Taharqa was described by the Ancient Greek historian Strabo as having "Advanced as far as Europe" and (citing Megasthenes) even as far as the Pillars of Hercules in Spain.
Taharqa offers wine jars to Falcon-god Hemen. Image credit: Guillaume Blanchard. Credit: Credit: Wikipedia/Louvre Museum - CC BY-SA 3.0
In biblical depictions, he is the savior of the Hebrew people, as they are being besieged by Sennacherib (Isaiah 37:8-9, & 2 Kings 19:8-9).
Taharqa died in Thebes in 664 BC and was buried at Nuri - North Sudan. His successor was Tantamani, a son of Shabaka.
Evident archaeological traces of the Nubians in ancient Egypt
During his period of Egyptian rule, Taharqa encouraged many architectural projects. The same can be said about his Nubian predecessors. He erected monuments at Karnak, Thebes, and Tanis in Lower Egypt and built several prominent temples in Cush, Egypt's neighbor to the south. Cush played an important role in biblical history.

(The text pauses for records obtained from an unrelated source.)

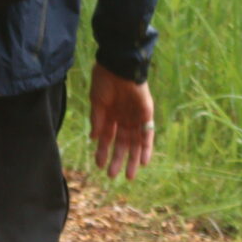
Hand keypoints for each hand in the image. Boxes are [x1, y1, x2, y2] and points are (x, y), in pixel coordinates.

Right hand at [88, 64, 153, 179]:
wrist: (118, 65)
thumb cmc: (104, 80)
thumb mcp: (97, 102)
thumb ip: (97, 120)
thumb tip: (94, 139)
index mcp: (110, 114)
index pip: (107, 138)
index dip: (103, 151)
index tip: (99, 165)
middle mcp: (123, 118)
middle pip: (122, 143)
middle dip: (117, 159)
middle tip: (112, 176)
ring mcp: (135, 116)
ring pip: (135, 142)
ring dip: (133, 159)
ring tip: (129, 175)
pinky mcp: (147, 113)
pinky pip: (148, 133)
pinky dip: (146, 147)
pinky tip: (144, 161)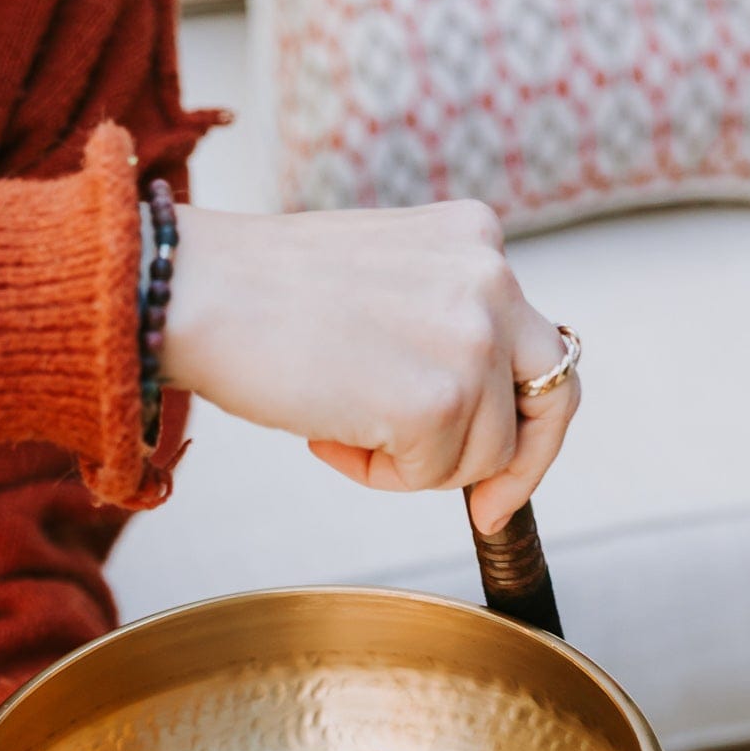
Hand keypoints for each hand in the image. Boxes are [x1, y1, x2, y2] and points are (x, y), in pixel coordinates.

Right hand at [161, 200, 578, 533]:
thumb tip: (471, 415)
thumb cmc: (262, 299)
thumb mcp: (380, 285)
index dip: (530, 420)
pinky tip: (326, 433)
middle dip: (519, 464)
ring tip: (339, 425)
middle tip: (484, 510)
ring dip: (413, 464)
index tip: (503, 474)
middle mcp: (490, 278)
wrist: (197, 293)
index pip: (540, 344)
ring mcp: (471, 338)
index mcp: (474, 239)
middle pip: (552, 400)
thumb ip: (436, 327)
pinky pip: (433, 477)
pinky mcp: (441, 397)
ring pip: (484, 453)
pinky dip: (378, 475)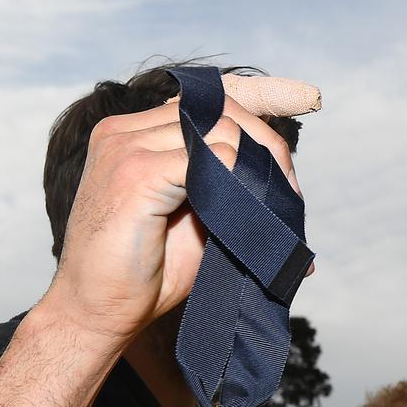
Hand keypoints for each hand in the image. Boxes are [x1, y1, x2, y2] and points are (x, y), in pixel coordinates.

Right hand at [40, 79, 313, 346]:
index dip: (262, 93)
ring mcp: (127, 146)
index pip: (209, 97)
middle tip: (291, 202)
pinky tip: (240, 219)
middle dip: (271, 153)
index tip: (308, 96)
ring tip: (271, 218)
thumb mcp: (198, 215)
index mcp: (138, 132)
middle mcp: (128, 129)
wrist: (98, 312)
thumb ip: (225, 181)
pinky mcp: (135, 173)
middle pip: (225, 113)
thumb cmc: (149, 271)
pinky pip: (213, 159)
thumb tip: (283, 175)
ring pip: (225, 134)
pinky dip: (238, 189)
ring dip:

Pharaoh Taharqa and the gods of Thebes. Standing on the left, he offers "a white loaf" to his father Amun-Re, who is accompanied by Mut, Khonsu, and Montu, Kawa Temple. Credit: Anthony Huan - CC BY-SA 2.0
According to 2 Kings 19:9, "Tirhakah, King of Cush," came to the aid of Hezekiah against Sennacherib, king of Assyria, when his forces laid siege to Jerusalem in 701 BC.
Without such aid, it is hard to imagine that the Kingdom of Judah would have survived.
Taharqa's large temple in Kawa was built on the orders of Taharqa and dedicated to the sun and fertility god Amun-Re. It was intended to give help Taharqa in ruling over his vast kingdom.
It was abandoned in the 3rd century AD and lay buried in sand until excavations in 1930.
Taharqa's shrine is the largest intact Egyptian building in this country.
Archaeologists excavating in Egypt have discovered temples with Nubian inscriptions and highly sophisticated Nubian artifacts inside tombs and palaces. Many archaeological finds were excavated in Meroë and Kawa in present-day Sudan.
Granite statue of Amun in the form of a ram protecting King Taharqa, British Museum. Credit: Rama - CC BY-SA 2.0 fr
Archaeologists and historians have been working hard to preserve the ancient Nubian legacy.
The invading forces from the south appear almost more Egyptian than the Egyptians themselves. Pyramids are built, old traditions and gods are revived, and the new regime appropriates hieroglyphs and Egyptian iconography.
African roots of the Nubians are apparent in connection with their funerary customs and how their culture remained strongly influenced by Egypt even after they retreated to Nubia.
These fascinating findings show that Egyptian and African traits and cultures fuse.